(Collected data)
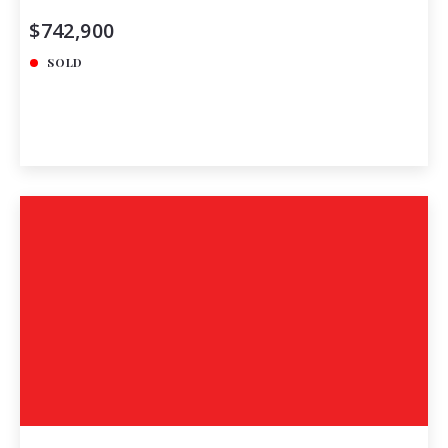
$742,900
SOLD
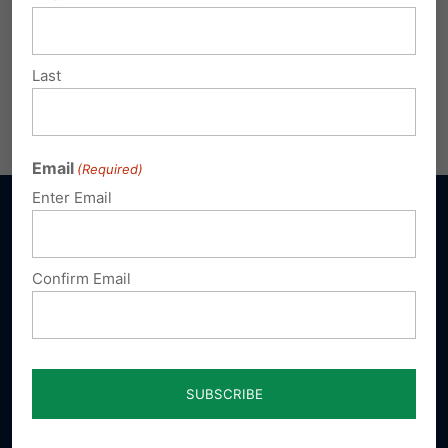
Last
Email
(Required)
Enter Email
Confirm Email
Sign up for emails
Donate
Our Vision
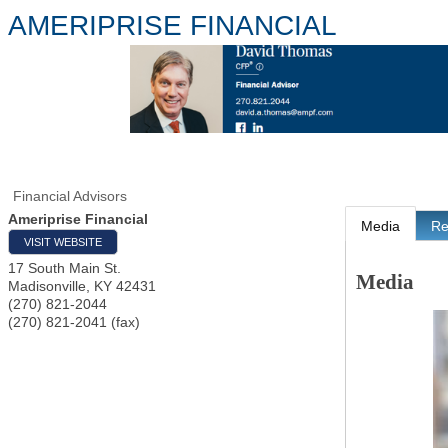
AMERIPRISE FINANCIAL
Financial Advisors
Ameriprise Financial
Media
Re
VISIT WEBSITE
17 South Main St.
Media
Madisonville
,
KY
42431
(270) 821-2044
(270) 821-2041 (fax)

Activity ▸
Retype all records exactly as shown above, images excluded.

Answer for this exercise ▸
$742,900
SOLD
Last
Email
(Required)
Enter Email
Confirm Email
Sign up for emails
Donate
Our Vision
AMERIPRISE FINANCIAL
Financial Advisors
Ameriprise Financial
Media
Re
VISIT WEBSITE
17 South Main St.
Media
Madisonville
,
KY
42431
(270) 821-2044
(270) 821-2041 (fax)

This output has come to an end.